So, I had some data in a file. It was temporal data. It looked like this:
100 4/15 16:50
143 4/15 16:51
121 4/15 16:52
209 4/15 16:53
105 4/15 16:54
321 4/15 16:55
173 4/15 16:56
205 4/15 16:57
197 4/15 16:58
211 4/15 16:59
But I needed it to be in ISO 8601 format so I could plot it with Timeplot. The data represents hits per minute from an Apache log file. I also needed the time to show up in the first column and the hits in the second column. Here’s what I needed the data to look like:
2008-04-15T16:54 105
2008-04-15T16:55 321
2008-04-15T16:56 173
2008-04-15T16:57 205
2008-04-15T16:58 197
2008-04-15T16:59 211
Well, I knew that the dates I had in the file were from 2008, and all of the other bits are there, just in the wrong format. Here’s what I did to get things in the right format for Timeplot:
:%s/4\//2008-04-/g # search for “4/” and replace it with “2008-04-“
Now my data looks like this:
173 2008-04-15 16:56
But not all of the minutes were two digits for some reason (I don’t remember how I parsed the log to get into this state – it was hurried and… well… wrong). I had times that looked like “17:9” so I had to zero-pad the minutes that were only single digits.

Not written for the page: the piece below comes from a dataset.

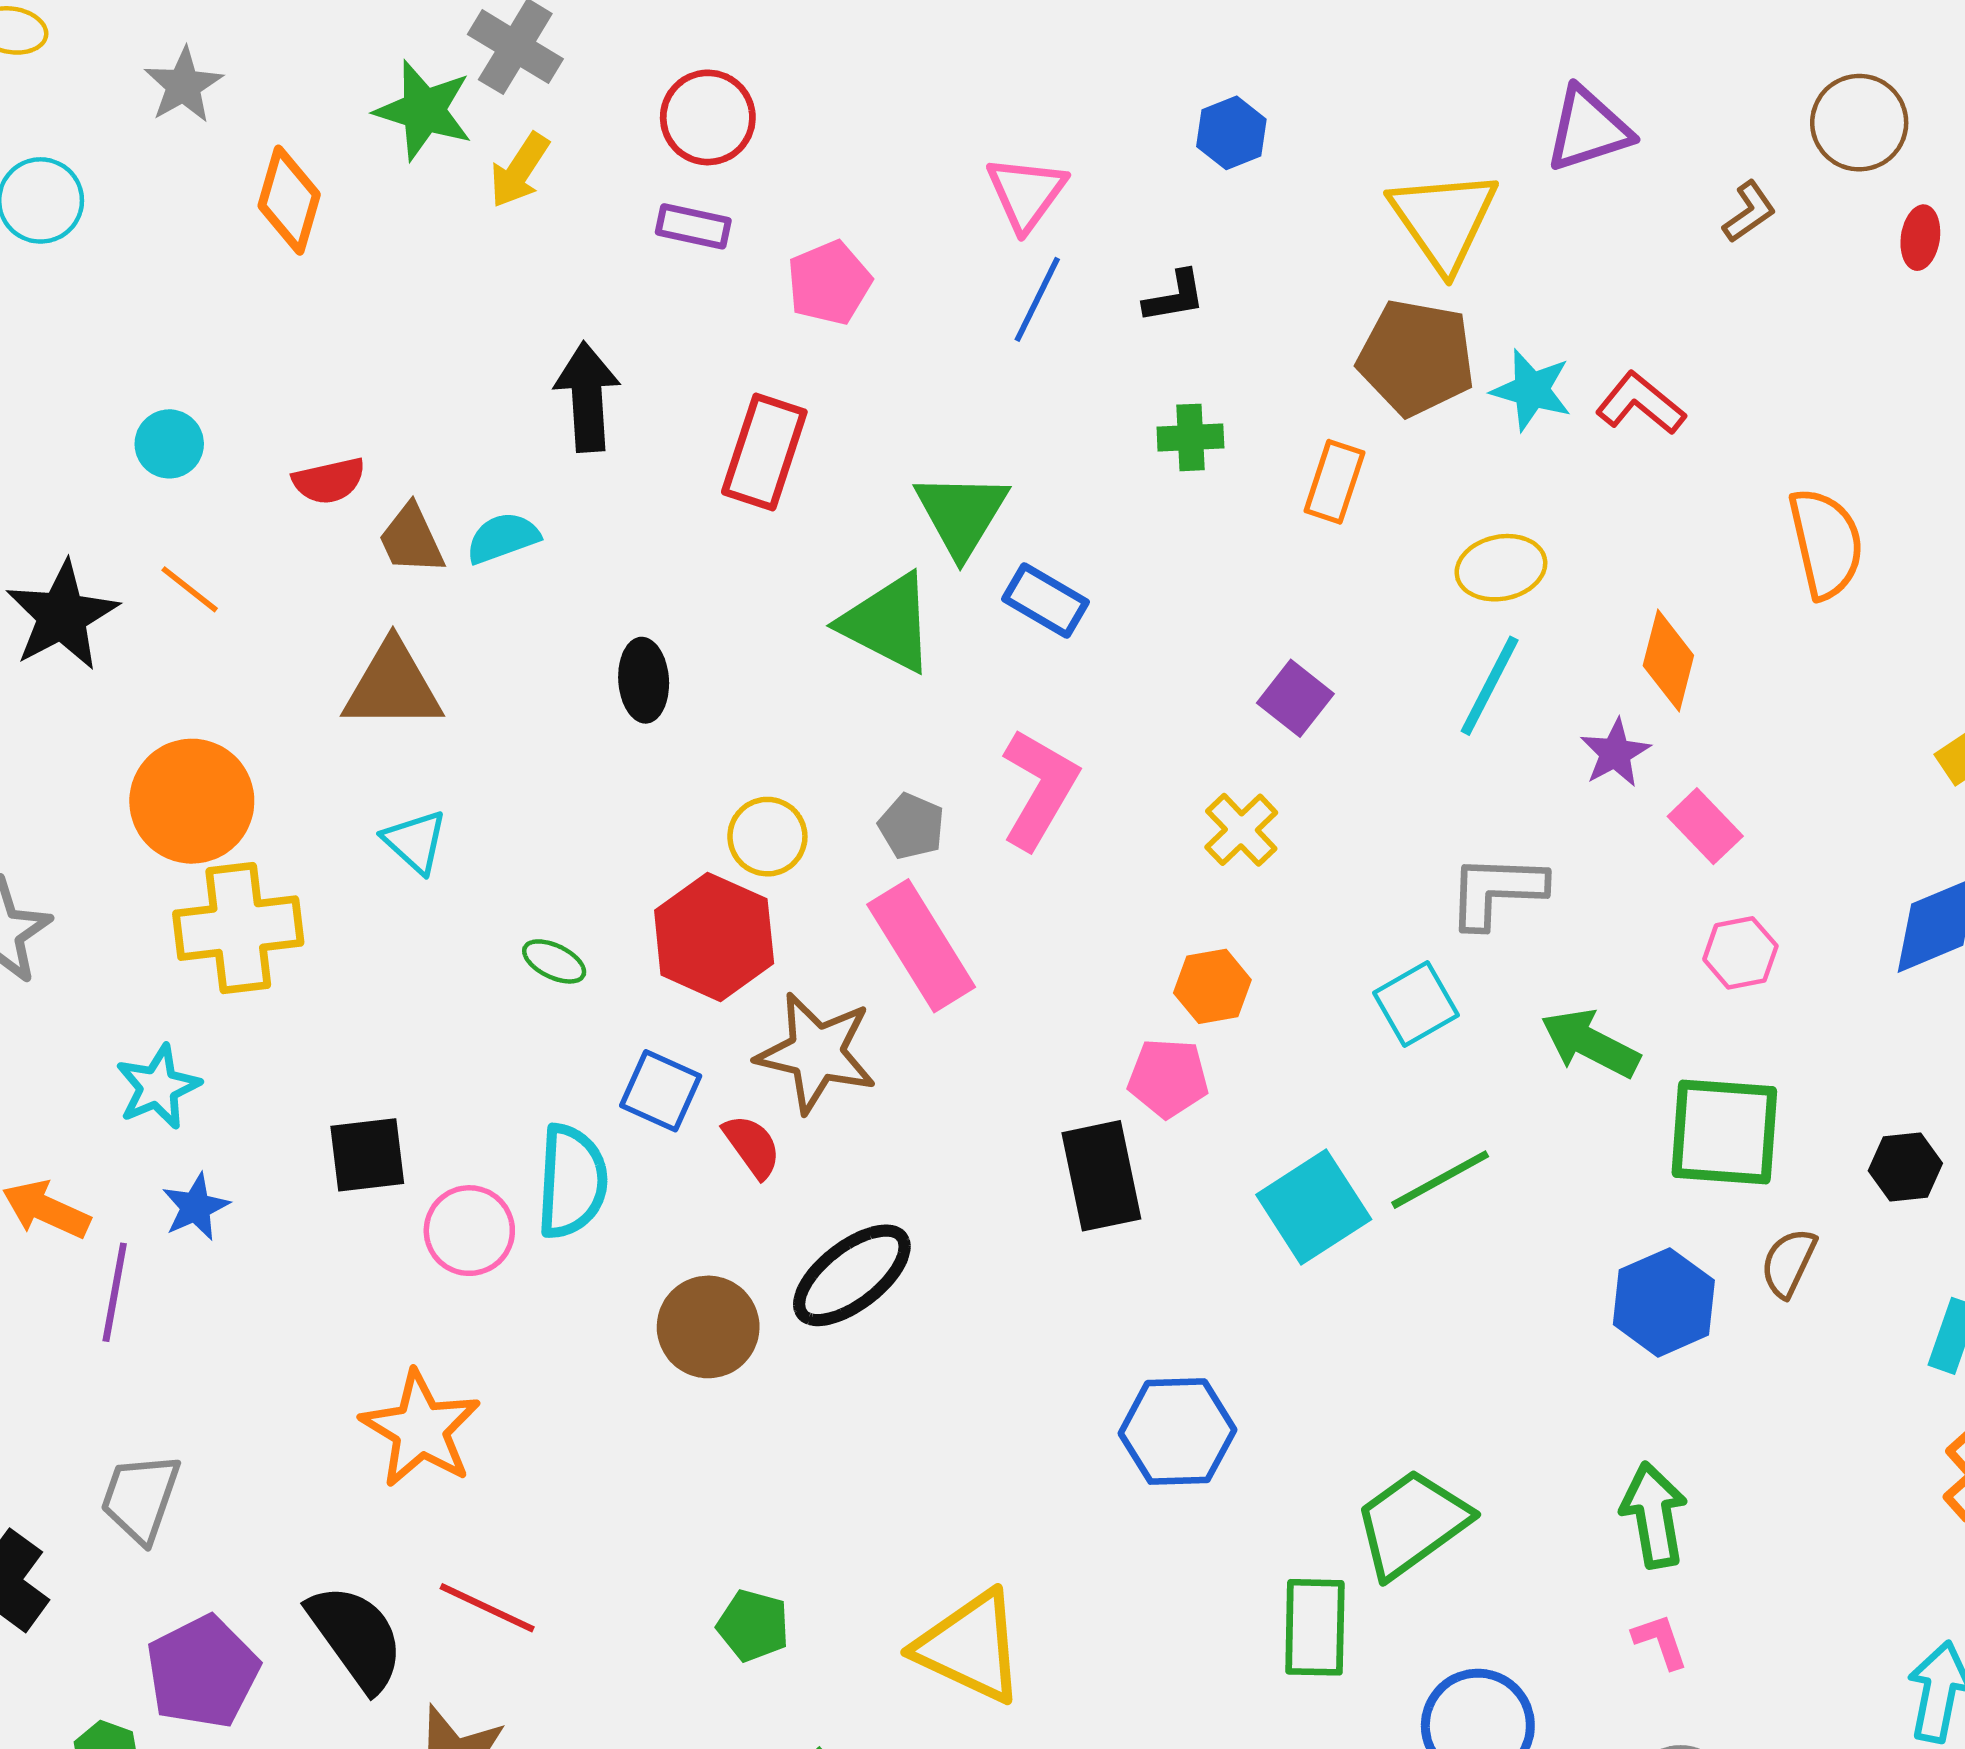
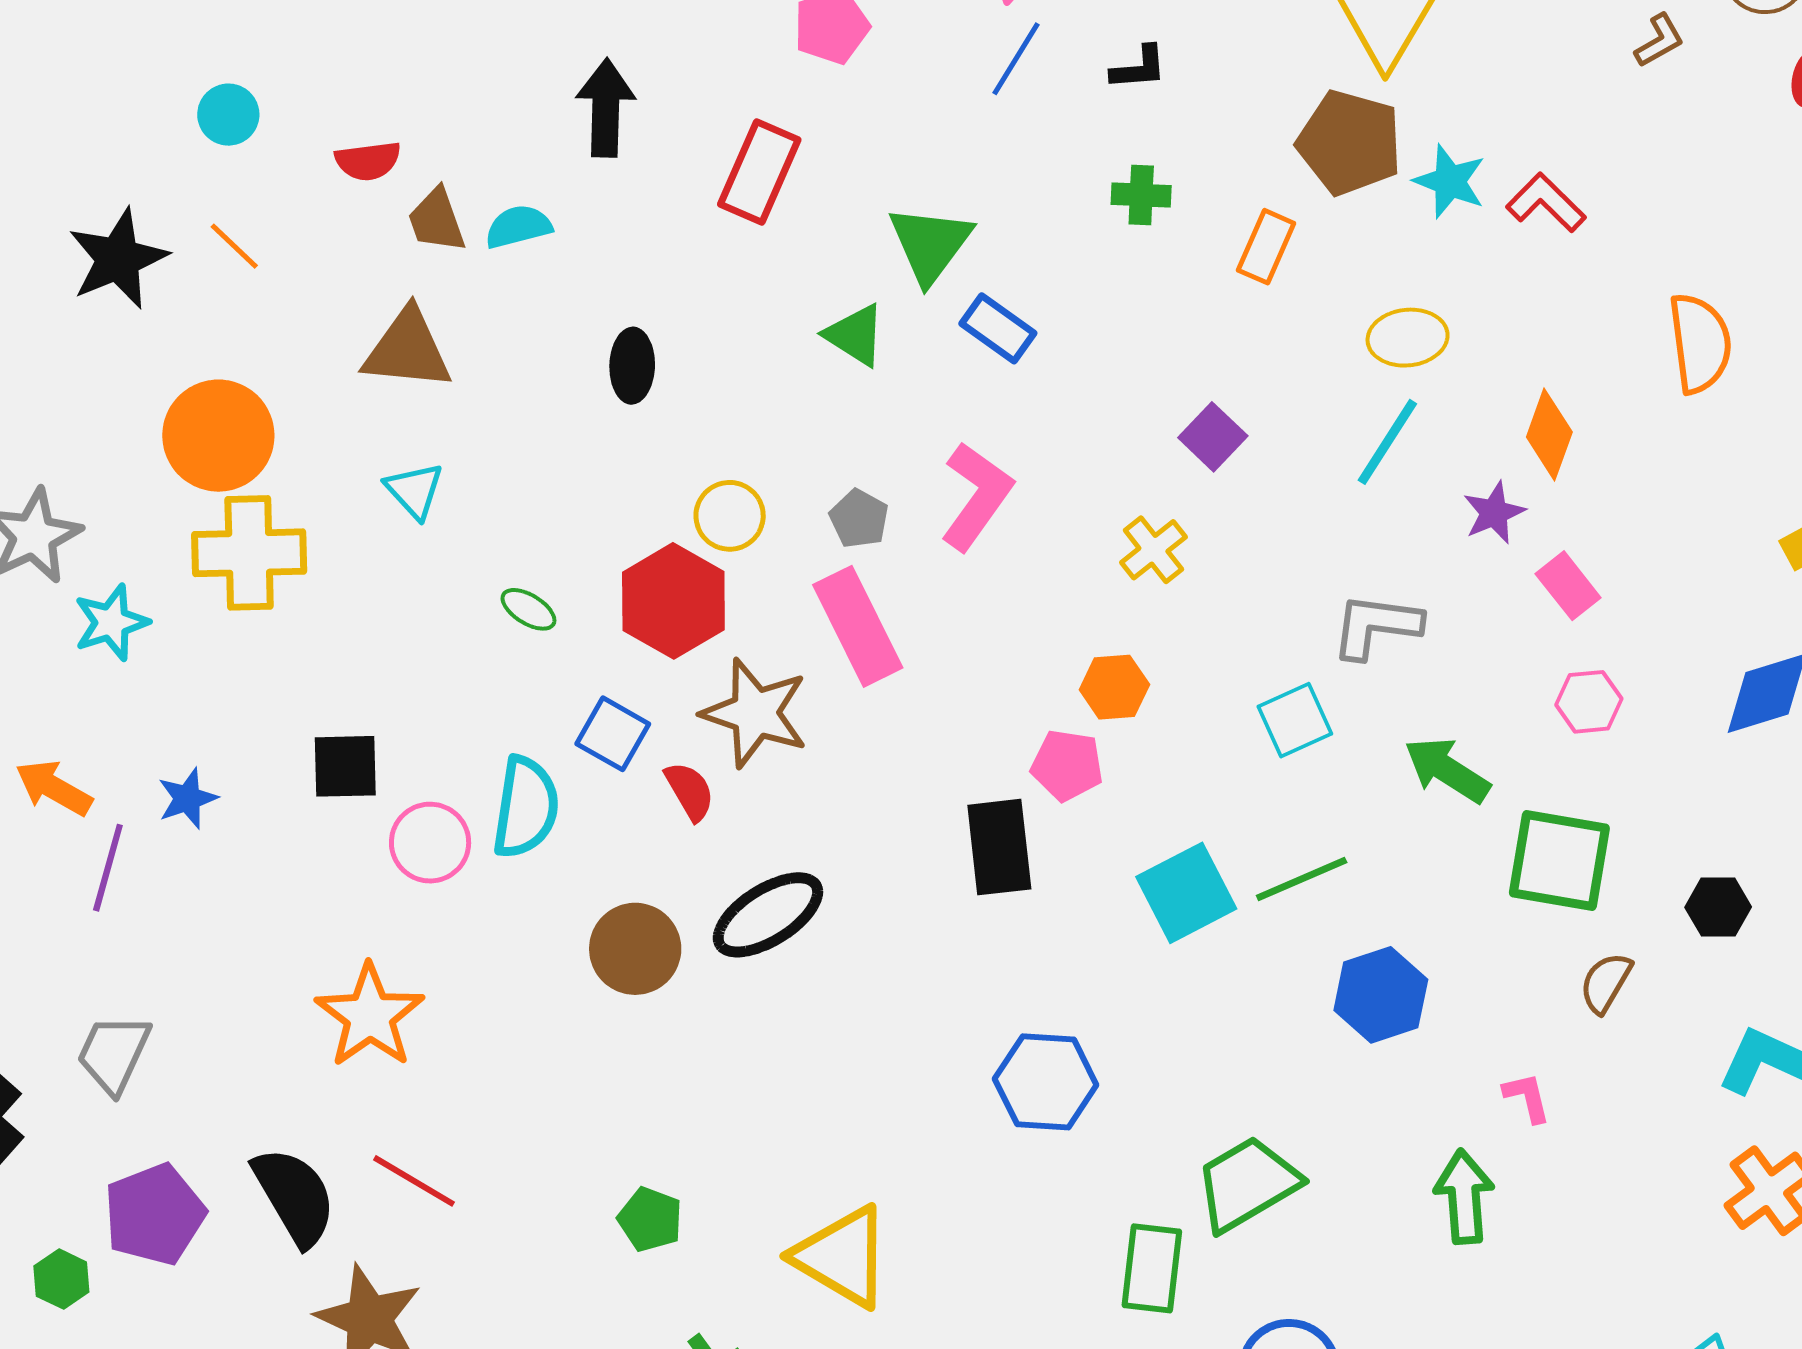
green triangle: (888, 623) -> (855, 335), size x0.7
cyan star: (158, 1087) -> (111, 622), moved
blue hexagon: (1664, 1302) -> (1381, 995), moved
pink L-shape: (1660, 1641) -> (1527, 1097), moved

:%s/:\(.\)$/:0\1/g # find “:” followed by some character and the end of the line, and replace that with a “0” followed by whatever that character was.
So now my minutes look right.
144 2008-04-15 16:09
Now I needed to replace spaces between the date and time values with a “T” as per ISO 8601 rules for date and time representations in a single string:
:%s/\(-..\)\s/\1T/g # find a “-” followed by any two characters, followed by a space, and replace it with whatever those two characters were, followed by a “T”.
That worked well.
213 2008-04-15T16:45
At this point I had everything knocked, but I forgot that some of my *hours* were also single digits :-/
:%s/T\(.\):/T0\1:/g # find a “T” followed by a single character, and replace that with “T0” and whatever that character was.
There. That did it. Now I just need to comma-separate the values, which is simple after all of this nonsense:
:%s/ /,/g # c’mon, you get this one, right?
Great! Except that the datetime string needs to be the *first* column. Here’s where awk comes in handy:
cat hitspermin_bad.txt | awk -F, ‘{print $2,$1}’ > hitspermin_good.txt
You’ll notice that, since I could see the data and know the source, I didn’t bother explicitly telling Vim to look for *numbers* – I just used “.” to say “find any character”. If I had less confidence in the data I would’ve used “\d” to make sure I had numeric digits there.
Of course, the better solution is to properly parse the log file in the first place, but the log file in this case was 25GB!! Of course I’ll go back and change my script (I used loghetti with a custom (read: flawed) output filter), and test it on smaller data, and eventually get it to be more reliable, but to get a quick Timeplot graph together, this was a fast, if iterative and somewhat annoying, way to go. It also gave me a chance to exercise my Vim search and replace skillz.